The book starts out with the launching of HM Torpedo Boat No. 1 in 1901. The acceptance of Submarines by the Royal Navy, clearly is the only logical start to the history of Submarines. Sketches of other possible ENGLISH submarine ideas prior to this, (that were never built or tired) are referred to as the only RELEVENT predecessors to this event. Chapters after chapter is then spent on denigrating all non British submarine pioneers. Numerous submarine pioneers are simply ignored as if they simply didn't exist. The American Revolutionary War Submarine Turtle is dismissed as a propaganda ploy by the Colonials. The only argument for this appears to be that the Bushnell brothers were not experienced ship carpenters, and thus couldnt have built a wooden submarine. In another chapter Robert Fulton and the Nautilus are dismissed as a failed Scottish-Irish farmer turned con man, who tried to sell useless, submarines and torpedoes to the English and French. It is clearly implied that any Englishman must know that someone who is Scottish-Irish couldnt succeed, only English Aristocrats could do anything correctly.
I havent read anything quite like this book since I read a publication from the Flat Earth society on how the earth really was flat, and the entire space program was a faked in a Hollywood studio.
The problem with the book is the occasional kernel of valid information contained in the vast outpouring of misinformation. Reading the book reminds me of a crow searching through hog dung to find the occasional kernel of corn that managed to pass the pigs digestion (authors mind) and emerge intact in the vast pile of excrement.There is an occasional bit of information from his extensive research that escaped his mental composting. Otherwise this book rates no stars at all.

· · · · ·

> WORK ORDER A
According to the submarine book review, with what event does the book begin?
> WORK ORDER B
Repeat everything in the submarine book review from "The problem with" down to "stars at all.".
The records are not needed.

· · · · ·

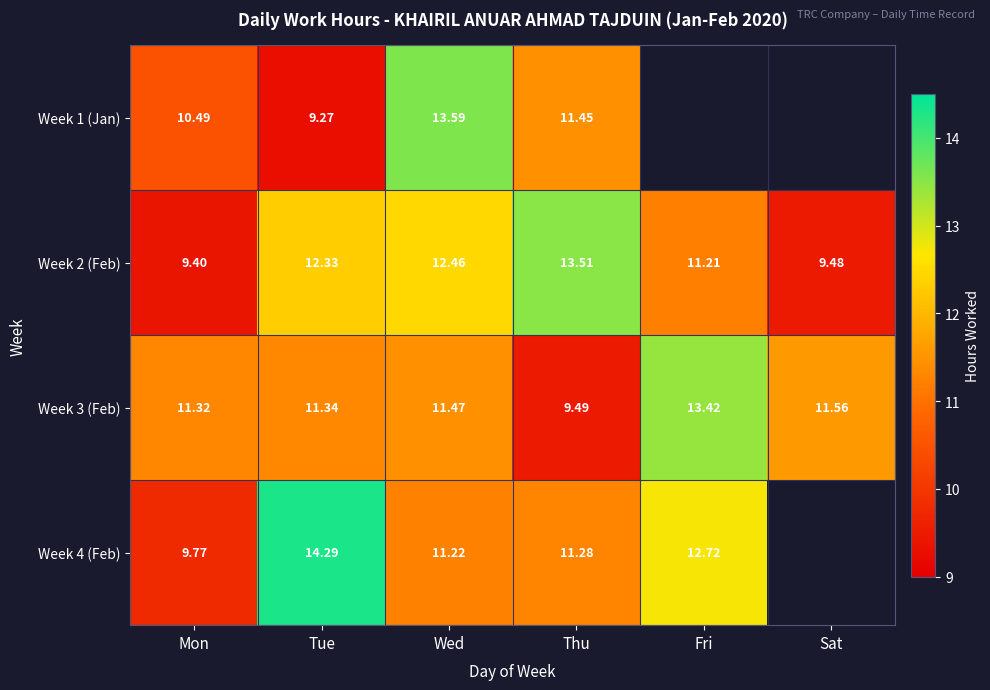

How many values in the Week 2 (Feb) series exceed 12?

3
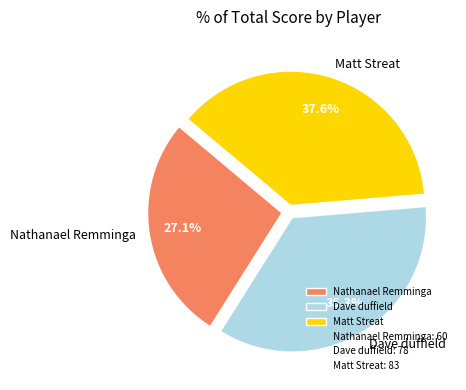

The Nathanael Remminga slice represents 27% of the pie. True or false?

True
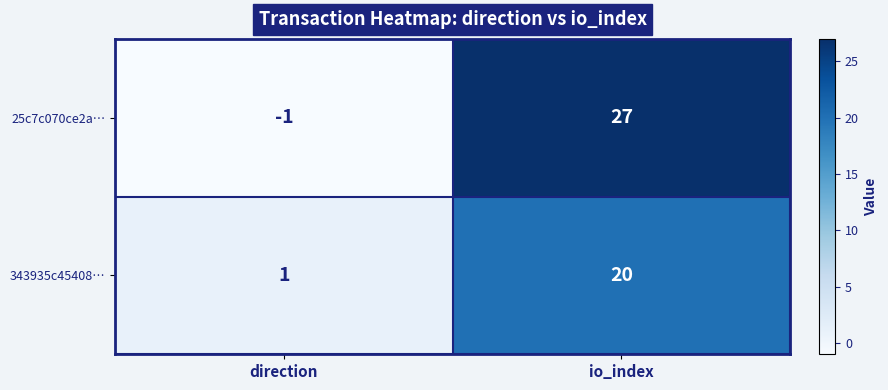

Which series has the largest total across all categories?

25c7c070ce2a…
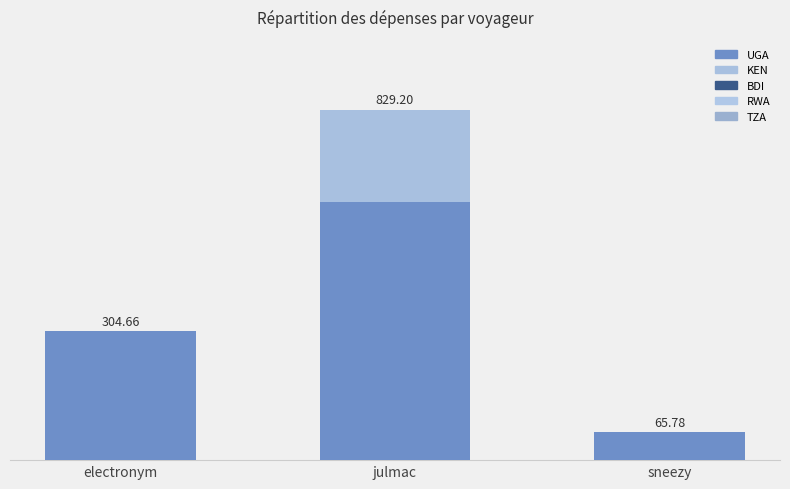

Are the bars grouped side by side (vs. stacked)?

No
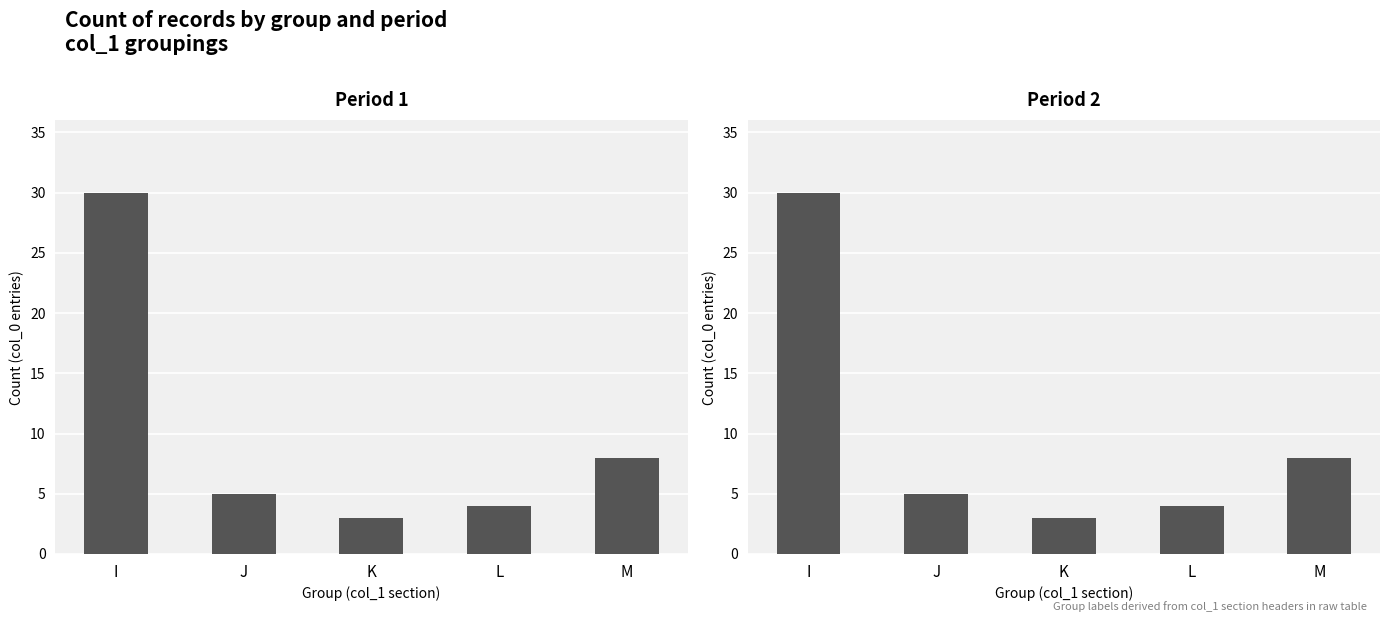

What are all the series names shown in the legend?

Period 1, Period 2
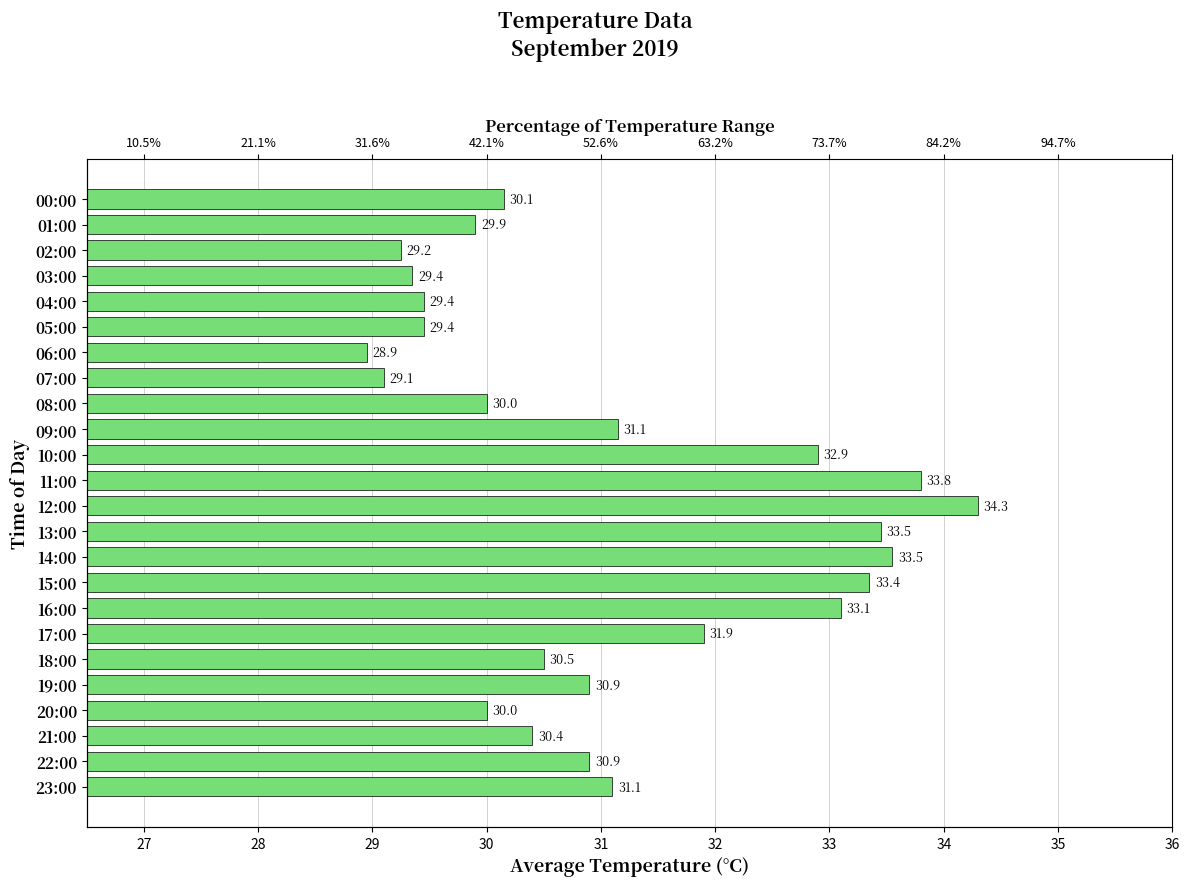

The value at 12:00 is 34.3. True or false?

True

· · · · ·

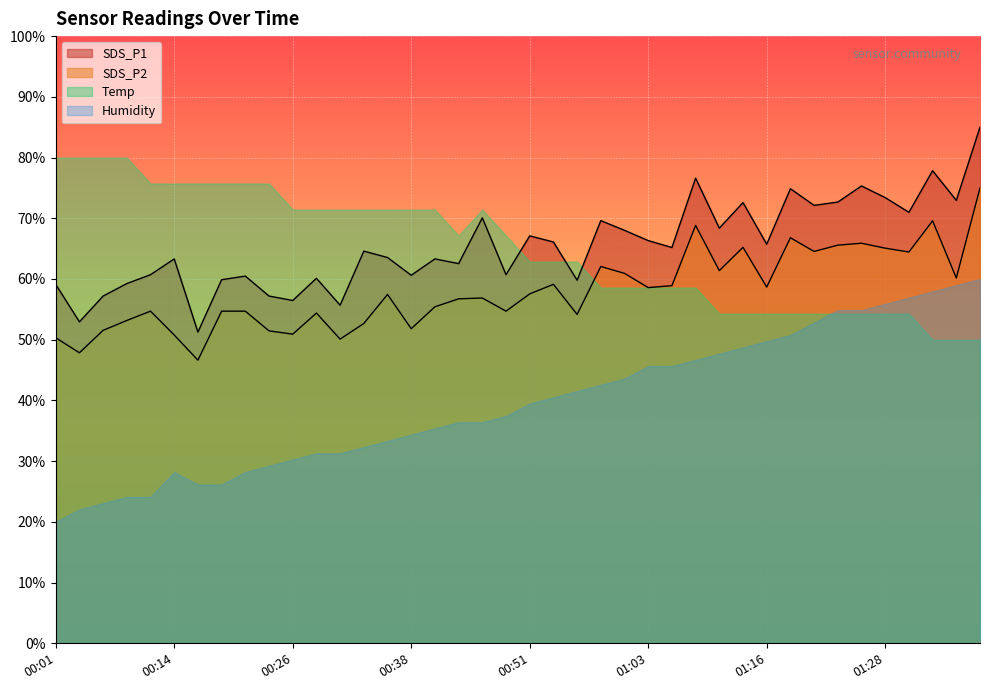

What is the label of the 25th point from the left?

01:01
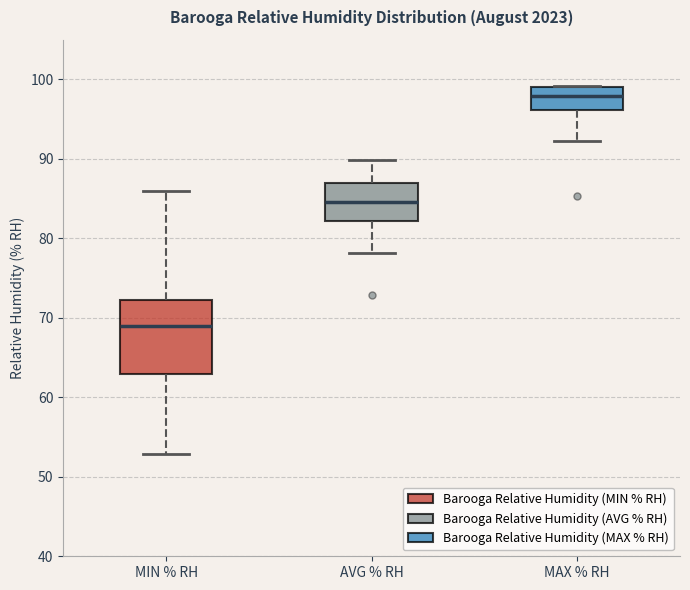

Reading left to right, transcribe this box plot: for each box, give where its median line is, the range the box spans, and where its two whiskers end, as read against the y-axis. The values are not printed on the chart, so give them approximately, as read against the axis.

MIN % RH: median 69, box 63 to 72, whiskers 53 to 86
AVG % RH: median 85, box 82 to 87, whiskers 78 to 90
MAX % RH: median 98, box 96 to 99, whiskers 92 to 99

· · · · ·

> TASK RESPONSE A
The launching of HM Torpedo Boat No. 1 in 1901.

> TASK RESPONSE B
The problem with the book is the occasional kernel of valid information contained in the vast outpouring of misinformation. Reading the book reminds me of a crow searching through hog dung to find the occasional kernel of corn that managed to pass the pigs digestion (authors mind) and emerge intact in the vast pile of excrement.There is an occasional bit of information from his extensive research that escaped his mental composting. Otherwise this book rates no stars at all.